_What you will do_:
Leaving out all pictures, reproduce the entries below exactly, from the first line through the line that contains "[101,416,179,434] Optimise ->".
------------------------------------------------------------------------
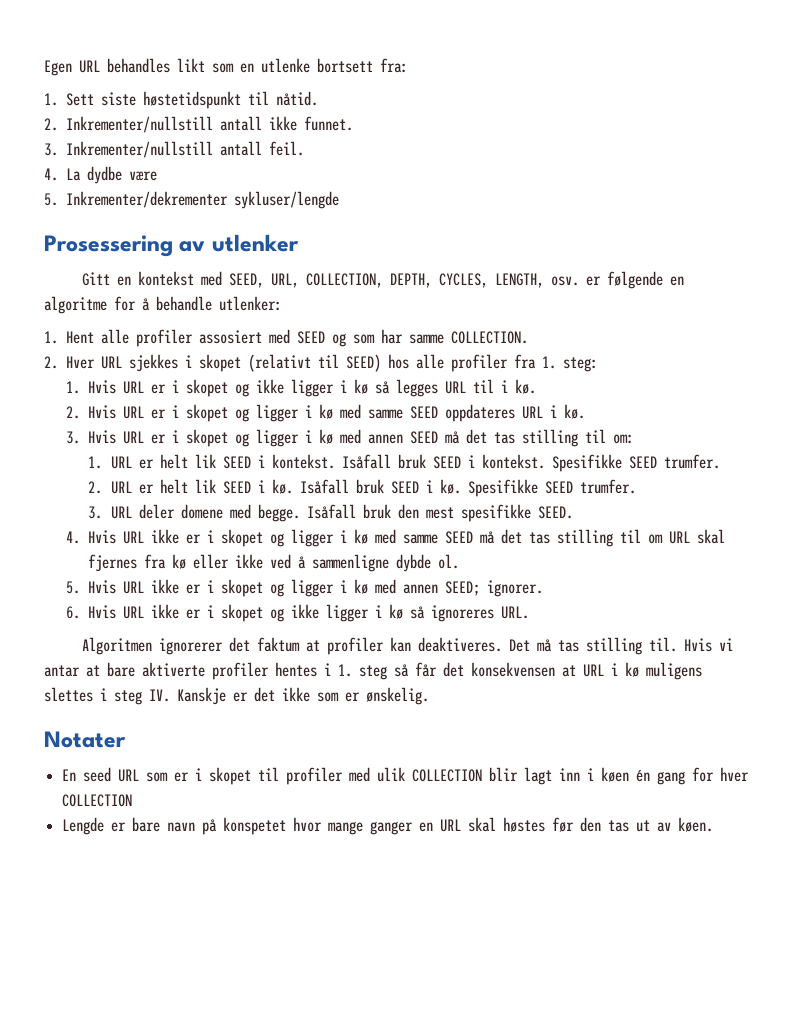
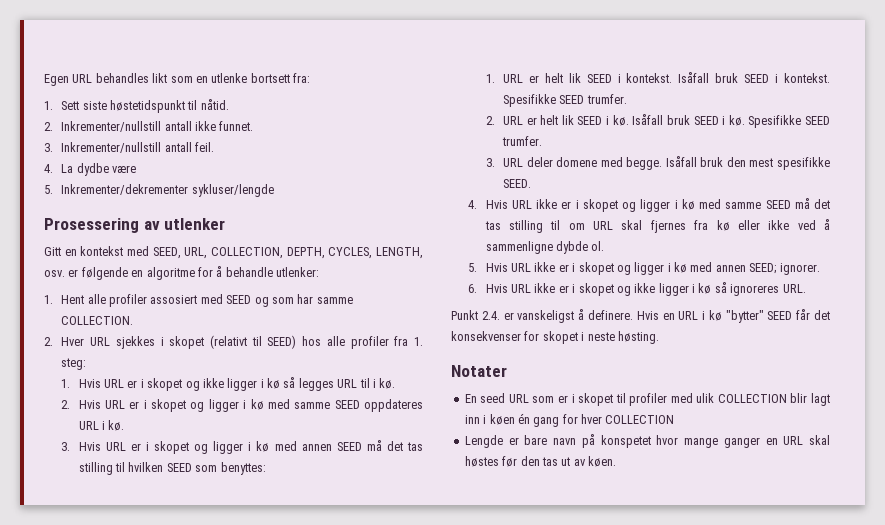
[613,434,635,444] om: -> [128,462,266,475] hvilken SEED som benyttes:
[81,637,733,655] [44,662,702,680] [44,687,429,705] Algoritmen ignorerer det faktum at profiler kan deaktiveres. Det må tas stilling til. Hvis vi antar at bare aktiverte profiler hentes i 1. steg så får det konsekvensen at URL i kø muligens slettes i steg IV. Kanskje er det ikke som er ønskelig. -> [451,309,830,323] [451,331,659,344] Punkt 2.4. er vanskeligst å definere. Hvis en URL i kø "bytter" SEED får det konsekvenser for skopet i neste høsting.

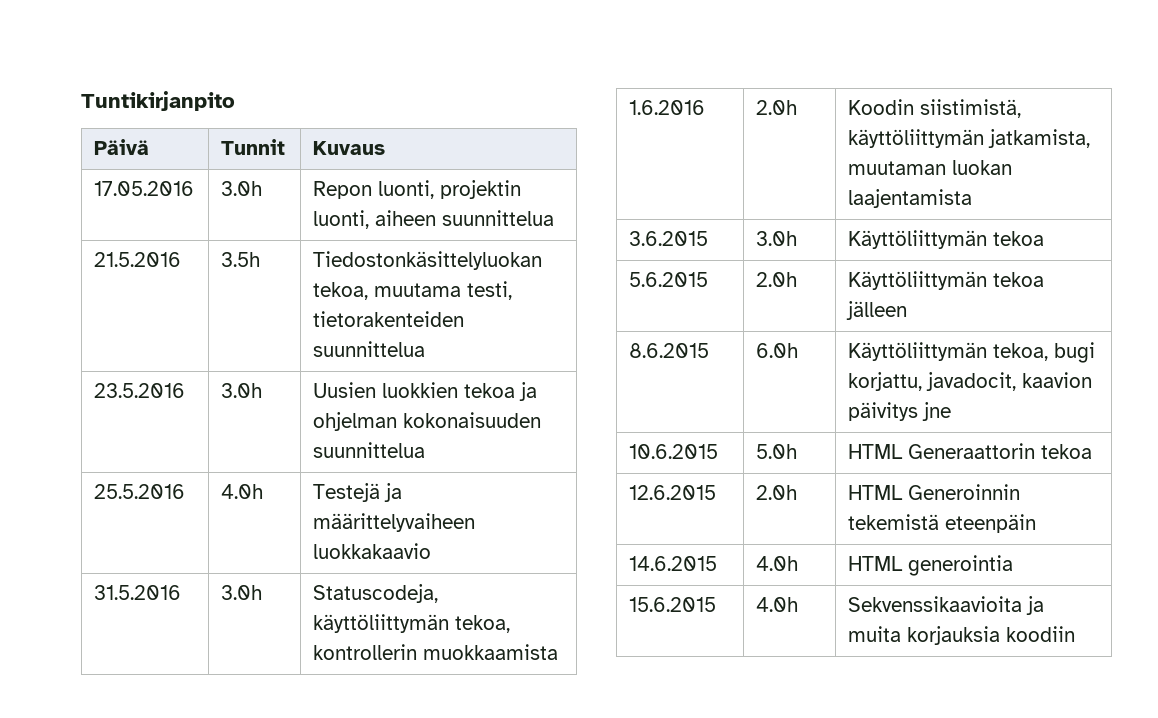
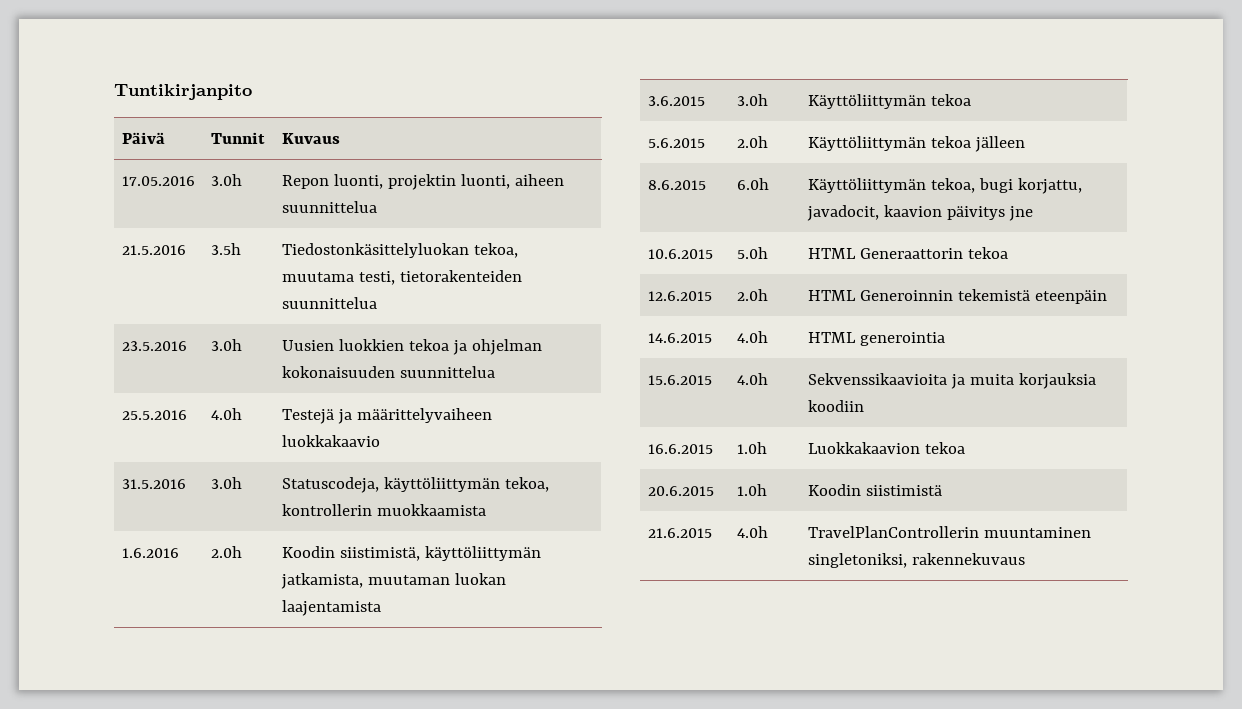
(1076, 634) none -> [647,444,713,454] [736,442,767,454] [807,442,965,454] [647,486,714,496] [736,484,767,496] [807,484,942,496] [647,528,712,538] [736,526,768,538] [807,526,1091,538] [807,553,1025,568] // 16.6.2015 | 1.0h | Luokkakaavion tekoa // 20.6.2015 | 1.0h | Koodin siistimistä // 21.6.2015 | 4.0h | TravelPlanControllerin muuntaminen singletoniksi, rakennekuvaus

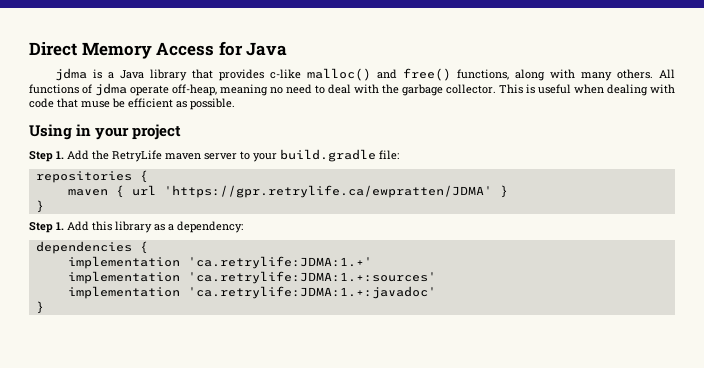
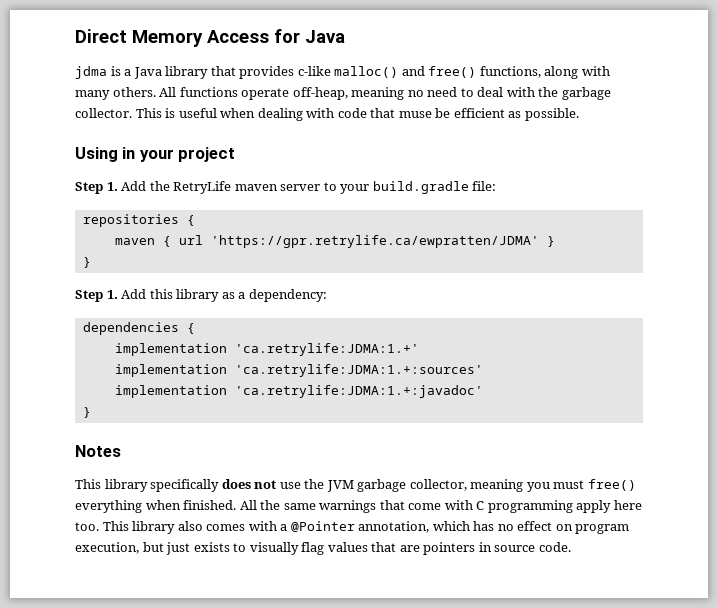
[82,83,127,96] of jdma -> (238, 92) none
(44, 307) none -> [75,445,121,457] [75,479,636,492] [75,500,642,513] [75,521,630,534] [75,542,571,555] // Notes // This library specifically does not use the JVM garbage collector, meaning you must free() everything when finished. All the same warnings that come with C programming apply here too. This library also comes with a @Pointer annotation, which has no effect on program execution, but just exists to visually flag values that are pointers in source code.

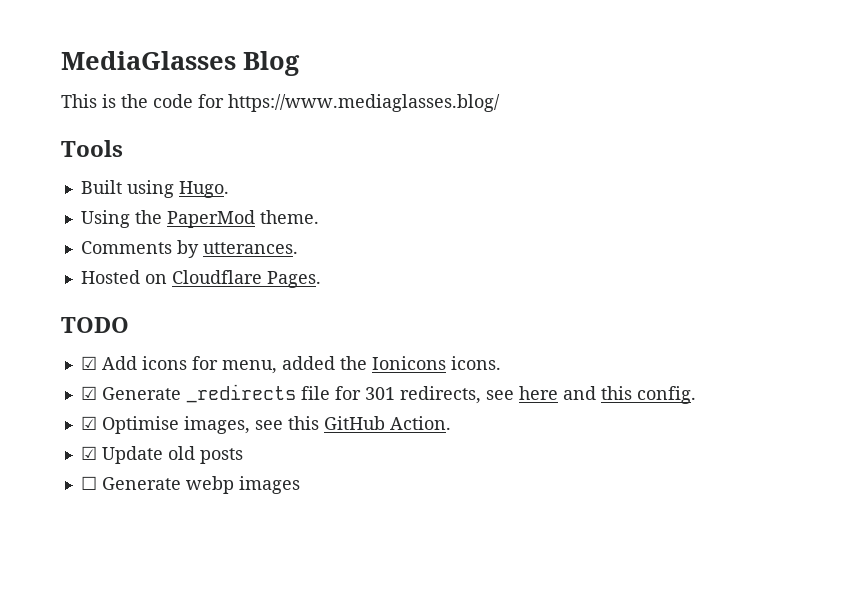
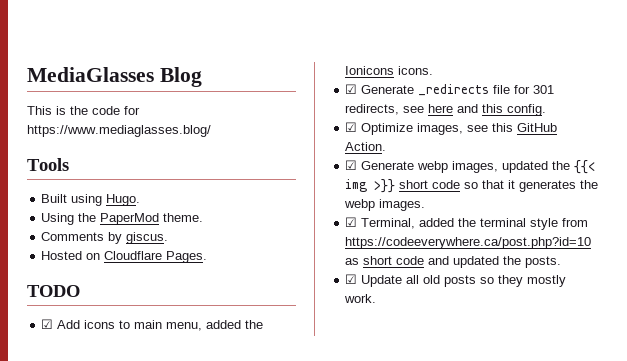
[202,242,298,254] utterances. -> [126,232,169,244] giscus.
[191,356,218,370] for -> [119,320,163,329] to main
[101,416,179,434] Optimise -> [361,123,414,135] Optimize
(451, 423) none -> [345,160,596,174] [345,179,599,193] [344,199,426,211] [345,217,589,230] [345,237,592,249] [345,256,562,268] // ☑ Generate webp images, updated the {{< img >}} short code so that it generates the webp images. // ☑ Terminal, added the terminal style from https://codeeverywhere.ca/post.php?id=10 as short code and updated the posts.
(163, 455) none -> [406,275,420,284] all
[80,476,300,494] // ☐ Generate webp images -> [480,275,567,287] [344,294,377,303] so they mostly work.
------------------------------------------------------------------------
_Answer to the problem_:
[613,434,635,444] om: -> [128,462,266,475] hvilken SEED som benyttes:
[81,637,733,655] [44,662,702,680] [44,687,429,705] Algoritmen ignorerer det faktum at profiler kan deaktiveres. Det må tas stilling til. Hvis vi antar at bare aktiverte profiler hentes i 1. steg så får det konsekvensen at URL i kø muligens slettes i steg IV. Kanskje er det ikke som er ønskelig. -> [451,309,830,323] [451,331,659,344] Punkt 2.4. er vanskeligst å definere. Hvis en URL i kø "bytter" SEED får det konsekvenser for skopet i neste høsting.

(1076, 634) none -> [647,444,713,454] [736,442,767,454] [807,442,965,454] [647,486,714,496] [736,484,767,496] [807,484,942,496] [647,528,712,538] [736,526,768,538] [807,526,1091,538] [807,553,1025,568] // 16.6.2015 | 1.0h | Luokkakaavion tekoa // 20.6.2015 | 1.0h | Koodin siistimistä // 21.6.2015 | 4.0h | TravelPlanControllerin muuntaminen singletoniksi, rakennekuvaus

[82,83,127,96] of jdma -> (238, 92) none
(44, 307) none -> [75,445,121,457] [75,479,636,492] [75,500,642,513] [75,521,630,534] [75,542,571,555] // Notes // This library specifically does not use the JVM garbage collector, meaning you must free() everything when finished. All the same warnings that come with C programming apply here too. This library also comes with a @Pointer annotation, which has no effect on program execution, but just exists to visually flag values that are pointers in source code.

[202,242,298,254] utterances. -> [126,232,169,244] giscus.
[191,356,218,370] for -> [119,320,163,329] to main
[101,416,179,434] Optimise -> [361,123,414,135] Optimize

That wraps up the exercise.